In 2019, global wealth grew to $360 trillion.
It’s hard to imagine what global wealth of $360 trillion looks like and means. To put that amount into some perspective, we only need a relatively small portion of it — $176 billion — to close the gap to achieving universal health coverage by 2030 in the world’s 54 poorest countries.
We know that these financial resources exist, just as unmet needs exist. The question is: How do we catalyze and direct resources to meet those needs?
One way is through the Global Financing Facility for Women, Children, and Adolescents, launched by the World Bank in 2015 with the intention of helping governments in low- and middle-income countries transform how they prioritize and finance the health and nutrition of their people. The ultimate goals are to end preventable maternal and child deaths and better meet the health needs of women, children, and adolescents.
Here is how the GFF financing model is intended to work: It takes a relatively small amount of funds from the World Bank, as well as from private donors and country governments that invest in GFF, and leverages those into greater commitments from other funding sources.
At its launch, supporters were clear that GFF would work with national governments to mobilize additional domestic resources to ensure sustainable financing for health services. The priorities for spending those resources are up to national governments and stakeholders, including civil society organizations working with the populations.
There is no doubt that country ownership — and country leadership — is critical. We need to put national governments at the center of generating and allocating resources and deciding priorities.
Yet more than four years after GFF’s launch, new research shows limited evidence that national governments are actually committing domestic resources to meet the health needs that GFF was created to address. While some national governments, such as those for Uganda and Kenya, have secured loans to expand resources available for health, it is unclear if borrowing is a sustainable way to meet health needs. Even where there is evidence of governments allocating their own resources to health — for example, in Rwanda and Nigeria — the amounts are relatively minimal.
We are at a pivotal moment. GFF is currently expanding its operations to nine more countries — Chad, Ghana, Mauritania, Niger, Pakistan, Somalia, Tajikistan, Zambia, and Zimbabwe — bringing the total number of GFF-supported nations to 36.
The stakes of not getting the funding right — and of inaction by national governments — are high. Out of every 100,000 women giving birth in Zambia, 224 will not survive. For every 1,000 newborns in Uzbekistan, about 14 will not see their first birthday.
We have the opportunity to consider whether the right conditions are in place to catalyze domestic resources for health. Are international funders like the World Bank and the International Monetary Fund really delivering on the oft-stated commitment to support national governments to mobilize domestic resources for health?
In order to be eligible for World Bank loans, countries typically have to prove that they abide by certain conditions from IMF. New findings show that policy conditions imposed by IMF resulted in national governments ultimately implementing budget cuts in public services or restricting public sector jobs.
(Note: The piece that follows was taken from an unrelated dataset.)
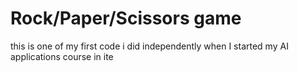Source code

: # Rock/Paper/Scissors game

this is one of my first code i did independently when I started my AI applications course in ite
When this happens, we see grave impacts on health workers and the delivery of health services.
We see the health impacts of broader economic policies in places such as Niger, where the government is currently spending almost as much on paying off debts as on health, in proportion to the GDP. In Chad, another new GFF country, evidence shows that policies to balance income and spending resulted in halving the health budget between 2013-2017. These cuts meant, among other things, pregnant women not being able to benefit from free emergency health care programs, despite being entitled to them.
If international financing institutions really want to help governments deliver health goals, they need to consider whether they are simultaneously tying the hands of governments. Sustainable health financing requires rethinking the burden of debt faced by many countries and the types of economic policies that will allow health systems to flourish.
$360 trillion of total global wealth — how will we account for ourselves if a greater proportion of that amount is not galvanized to meet global health needs? We need to get honest about whether the processes we are putting in place to mobilize those resources are working as best they could.